The Berkeley Institute is devoting Spring 2026 programming to the theme of "The Moral Life" by reflecting on how individuals seek and receive guidance and moral formation, and how such formation unfolds over time. Throughout this semester, we will reflect not only on moral instruction in texts, but on how moral lives are shaped through relationships, everyday practices, and institutions, including the university.

In asking these questions, we take for granted that living morally matters for a flourishing life. What we do not take for granted is that moral formation lies squarely within the purview of the contemporary university. Historically, moral formation was a central aim of liberal education. Over time, however, critiques of moral education have gained force, and universities have increasingly oriented themselves toward other types of formation – professionalization above all. Yet the university may nonetheless, and often inevitably, function as a site of moral formation: a space where ways of knowing, valuing, and judging are shaped through pedagogy, institutional norms, and intellectual practices. What should we make of this kind of education, and how might it shape who we become, not only what we know?

This semester, we will engage one of the oldest surviving traditions of moral instruction in Western literature: the fable, and Aesop’s fables in particular. These short, often ambiguous stories have long been used to teach lessons about virtue, vice, and power. However, they are not straightforward.
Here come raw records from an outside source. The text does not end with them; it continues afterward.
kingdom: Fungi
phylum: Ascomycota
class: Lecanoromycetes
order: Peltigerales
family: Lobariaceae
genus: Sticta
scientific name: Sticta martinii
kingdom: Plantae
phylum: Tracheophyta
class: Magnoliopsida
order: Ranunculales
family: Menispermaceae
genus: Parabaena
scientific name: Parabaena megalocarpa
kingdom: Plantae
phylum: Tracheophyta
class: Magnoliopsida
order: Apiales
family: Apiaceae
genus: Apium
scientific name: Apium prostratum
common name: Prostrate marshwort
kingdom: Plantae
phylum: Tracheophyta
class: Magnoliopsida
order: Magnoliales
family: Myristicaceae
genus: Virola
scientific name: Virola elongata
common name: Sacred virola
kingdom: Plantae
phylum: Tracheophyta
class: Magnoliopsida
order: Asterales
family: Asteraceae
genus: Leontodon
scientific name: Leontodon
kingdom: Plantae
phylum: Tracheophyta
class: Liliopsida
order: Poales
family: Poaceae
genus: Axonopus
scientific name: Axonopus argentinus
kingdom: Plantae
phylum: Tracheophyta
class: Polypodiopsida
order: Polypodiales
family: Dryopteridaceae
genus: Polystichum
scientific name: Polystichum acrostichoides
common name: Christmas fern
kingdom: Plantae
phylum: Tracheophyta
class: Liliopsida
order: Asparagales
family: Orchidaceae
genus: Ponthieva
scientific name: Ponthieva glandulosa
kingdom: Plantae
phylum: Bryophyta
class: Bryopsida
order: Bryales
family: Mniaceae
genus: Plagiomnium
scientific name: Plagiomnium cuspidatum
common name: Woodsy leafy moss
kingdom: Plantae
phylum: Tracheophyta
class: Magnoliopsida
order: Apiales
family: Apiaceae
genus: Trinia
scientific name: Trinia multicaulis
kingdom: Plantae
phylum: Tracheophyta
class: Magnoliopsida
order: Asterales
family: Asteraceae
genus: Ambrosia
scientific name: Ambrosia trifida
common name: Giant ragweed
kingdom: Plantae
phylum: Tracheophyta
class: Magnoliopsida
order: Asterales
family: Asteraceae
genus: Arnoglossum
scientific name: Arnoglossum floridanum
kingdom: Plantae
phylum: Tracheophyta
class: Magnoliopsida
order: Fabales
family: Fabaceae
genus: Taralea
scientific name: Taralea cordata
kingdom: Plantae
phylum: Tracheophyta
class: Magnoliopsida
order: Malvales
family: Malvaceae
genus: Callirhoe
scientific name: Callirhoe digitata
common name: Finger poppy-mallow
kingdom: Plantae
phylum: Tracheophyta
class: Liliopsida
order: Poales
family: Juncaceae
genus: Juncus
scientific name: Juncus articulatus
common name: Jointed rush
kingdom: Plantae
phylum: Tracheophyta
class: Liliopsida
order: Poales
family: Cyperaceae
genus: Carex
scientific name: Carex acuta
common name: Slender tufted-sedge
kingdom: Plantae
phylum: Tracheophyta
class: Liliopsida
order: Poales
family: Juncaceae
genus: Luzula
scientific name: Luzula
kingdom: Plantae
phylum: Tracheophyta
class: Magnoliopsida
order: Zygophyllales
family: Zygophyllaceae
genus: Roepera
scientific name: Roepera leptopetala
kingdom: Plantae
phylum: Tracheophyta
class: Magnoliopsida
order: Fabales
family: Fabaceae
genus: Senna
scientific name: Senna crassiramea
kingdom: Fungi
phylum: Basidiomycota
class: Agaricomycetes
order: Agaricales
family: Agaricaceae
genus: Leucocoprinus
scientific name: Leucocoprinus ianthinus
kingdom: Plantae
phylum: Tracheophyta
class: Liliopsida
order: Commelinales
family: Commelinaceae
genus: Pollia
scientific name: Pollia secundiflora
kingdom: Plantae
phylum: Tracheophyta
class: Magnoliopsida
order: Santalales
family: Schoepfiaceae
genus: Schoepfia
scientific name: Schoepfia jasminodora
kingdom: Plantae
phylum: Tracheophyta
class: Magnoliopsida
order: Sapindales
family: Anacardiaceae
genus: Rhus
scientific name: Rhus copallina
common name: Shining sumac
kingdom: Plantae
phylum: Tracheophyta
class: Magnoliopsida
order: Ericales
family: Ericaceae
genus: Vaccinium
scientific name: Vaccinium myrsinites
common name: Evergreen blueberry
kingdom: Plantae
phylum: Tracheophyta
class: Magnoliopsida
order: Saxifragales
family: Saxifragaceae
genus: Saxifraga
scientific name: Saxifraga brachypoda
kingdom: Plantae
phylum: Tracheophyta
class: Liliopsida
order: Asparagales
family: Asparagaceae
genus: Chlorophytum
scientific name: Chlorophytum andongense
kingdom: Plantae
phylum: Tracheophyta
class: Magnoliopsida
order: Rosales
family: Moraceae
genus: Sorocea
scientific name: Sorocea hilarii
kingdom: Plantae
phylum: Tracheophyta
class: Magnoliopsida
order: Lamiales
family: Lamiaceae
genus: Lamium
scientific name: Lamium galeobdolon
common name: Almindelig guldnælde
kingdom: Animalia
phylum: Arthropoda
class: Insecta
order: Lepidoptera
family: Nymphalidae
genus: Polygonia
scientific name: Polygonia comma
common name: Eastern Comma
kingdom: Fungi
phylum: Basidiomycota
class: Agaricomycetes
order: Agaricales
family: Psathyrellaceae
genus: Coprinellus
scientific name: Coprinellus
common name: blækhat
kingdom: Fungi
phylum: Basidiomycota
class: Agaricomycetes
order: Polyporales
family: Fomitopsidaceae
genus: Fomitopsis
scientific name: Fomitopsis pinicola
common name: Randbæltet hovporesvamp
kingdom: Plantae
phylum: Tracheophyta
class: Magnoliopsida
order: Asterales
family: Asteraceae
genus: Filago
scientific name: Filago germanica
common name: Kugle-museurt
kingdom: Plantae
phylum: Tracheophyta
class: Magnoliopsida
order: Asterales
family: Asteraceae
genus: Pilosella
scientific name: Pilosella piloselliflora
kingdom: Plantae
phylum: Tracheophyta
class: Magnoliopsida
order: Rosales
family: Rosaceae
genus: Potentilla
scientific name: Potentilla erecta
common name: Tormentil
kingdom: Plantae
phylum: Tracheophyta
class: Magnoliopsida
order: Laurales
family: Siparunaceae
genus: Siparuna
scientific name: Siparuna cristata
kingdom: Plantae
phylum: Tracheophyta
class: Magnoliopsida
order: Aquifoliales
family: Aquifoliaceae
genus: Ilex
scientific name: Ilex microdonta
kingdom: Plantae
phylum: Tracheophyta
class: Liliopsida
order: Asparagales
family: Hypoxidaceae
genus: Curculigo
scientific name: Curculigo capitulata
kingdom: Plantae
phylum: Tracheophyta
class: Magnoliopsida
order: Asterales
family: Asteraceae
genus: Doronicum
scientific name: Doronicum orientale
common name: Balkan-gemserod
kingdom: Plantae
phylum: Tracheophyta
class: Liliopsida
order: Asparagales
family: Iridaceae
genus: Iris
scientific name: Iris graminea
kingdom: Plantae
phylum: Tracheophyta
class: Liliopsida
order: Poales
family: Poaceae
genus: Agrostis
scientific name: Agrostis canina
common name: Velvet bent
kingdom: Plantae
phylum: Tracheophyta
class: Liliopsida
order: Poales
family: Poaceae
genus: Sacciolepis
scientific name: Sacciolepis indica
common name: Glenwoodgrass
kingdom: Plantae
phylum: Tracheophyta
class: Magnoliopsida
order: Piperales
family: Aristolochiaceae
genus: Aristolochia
Rather than offering moral clarity, fables often invite interpretation, disagreements, and reflection, raising questions about how moral knowledge is produced, transmitted, and lived.

Fall 2025: Enchantment and Disenchantment

Spring 2025: Varieties of Thinking

Fall 2024: Religious Life and the University

Spring 2024: Virtue and the Intellectual Life

Fall 2023: Our Relationship with the Past

Spring 2023: The Good Life

Fall 2022: Commitment

Spring 2022: Solitude, Community and Creativity

Fall 2021: Returning to the Pleasures of the Intellectual Life

What themes will the Berkeley Institute have in the future?

We welcome suggestions from students and faculty about what they’d like to discuss as a community. Not all our events necessarily cohere with a theme, but we are always in pursuit of thinking together as a community. The Berkeley Institute seeks to raise questions that religious and philosophical traditions have continually asked across centuries. We prioritize providing a book, our “community read,” for Berkeley Institute participants to read — free of charge to all students.